23 April, 2010

That machine, part two

Yes, that one

About a week before, I'd received a computer to analyse. It had ... issues. After typing up the article, I tried installing SP2 again, and got a warning that WGA had not been installed on the machine. When I installed WGA, and tried to reinstall SP2, I got a warning that the version of Windows that had been installed, got installed with a Volume Licensing Key that had been subsequently de-allocated (rendering it invalid). As a result, the machine no longer had a Windows install that could have any other updates applied to it, if those updates depended upon WGA. I duly rang owner, and suggested that they either get themselves a valid Windows license and CDROM, or consider the purchase of a new machine. They got back to me, and told me I could (effectively) keep the machine, though they did take the monitor back.

So, that was the end of the line for that install of Windows XP Pro. I nuked the install, copied my wife's copy of Kubuntu to the hard drive, stuck it back inside the machine, and added another memory stick for good measure. Powered it up, and struck the first problem. The machine wouldn't accept more than 512Mb on the motherboard. So, haul out the added memory, powered back up, and down, and up several times while I tried getting the hard drive grubbed, before finally growing a clue and hauling out my Ubuntu 9.04 CD, putting the drive into my main machine, booting the CD, running "Reinstall grub" and so on. Then I pulled out the drive, rinse repeat, into the Compaq. Booted, but was really really slow. I couldn't understand this, because it was a 1.3GHz Celeron, so it should have been faster than my main computer. Also, network was really slow, and only 30% of the packets were getting through. Rapidly realising that the machine wasn't a working one, I put wife's drives back into her original machine, and left her to it, feeling rather cheesed off that my attempt to help out hadn't gone at all well.

Thinking on the problem

Next day, I hauled the hard drive back out, stuck it back in fatty, copied my Windows XP Home installation (which I'd installed less than three days before) over to the drive using gparted (nice tool, by the way), and did the futzing around required to boot Windows. Except it only got so far before stopping. Thinking that it was just Windows playing silly with me, I booted it up again, and got the same reaction... it would only get so far, and then stop. Giving up on that for a moment, I flipped the machine over to boot Linux, and did a speed test on the drive. Unusually, I got some seriously divergent results, from 8Mb per second up to 17Mb per second. I decided to eliminate the cabling, and tested the other three drives, which all varied by less than 0.1%. So, I suspect that not only was the OS giving trouble, but so was the hard disk. I've uhm, retired it.

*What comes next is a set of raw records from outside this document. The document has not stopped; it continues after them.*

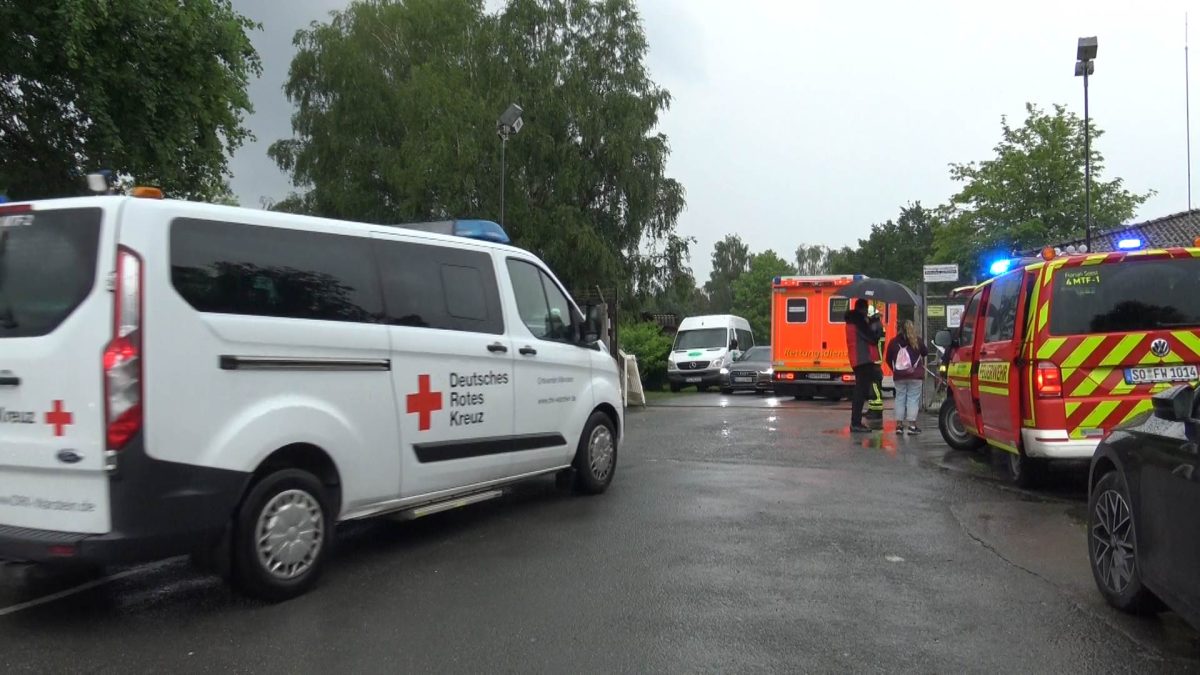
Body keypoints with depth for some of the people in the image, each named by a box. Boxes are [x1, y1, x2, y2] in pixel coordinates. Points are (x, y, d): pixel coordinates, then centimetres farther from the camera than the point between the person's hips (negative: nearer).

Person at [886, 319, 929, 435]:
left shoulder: (893, 342, 2)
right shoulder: (917, 341, -5)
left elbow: (888, 359, 8)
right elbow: (925, 352, 9)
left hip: (899, 376, 2)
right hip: (915, 376, -2)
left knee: (900, 398, 9)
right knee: (913, 398, 1)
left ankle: (899, 425, 8)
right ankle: (912, 425, -2)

I think what I'll do with the machine finally, is put a NetBSD drive back into the Compaq computer—which only takes one drive anyhow—and simply use it as a networked NetBSD. I don't know what else to do with a machine with Intel 815 graphics, 512Mb maximum memory, room only for one drive, and a proprietary CDROM which I don't have. So the machine doesn't show much chance for expandability. Ah well, so much for trying to help someone else out—but at least this time I got something for my troubles.